_Goal_
Write out the data verbatim, starting at the line that contains "pose: elev=192.5 azim=75.7" and ending at the line that contains "Dot at: (341, 265)", with both of those lines included.

_Working data_
-- start --

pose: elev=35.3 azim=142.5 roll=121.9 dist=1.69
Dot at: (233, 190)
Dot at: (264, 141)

-- end --
-- start --

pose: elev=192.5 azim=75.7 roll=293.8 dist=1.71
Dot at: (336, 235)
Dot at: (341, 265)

-- end --

_Task output_
pose: elev=192.5 azim=75.7 roll=293.8 dist=1.71
Dot at: (336, 235)
Dot at: (341, 265)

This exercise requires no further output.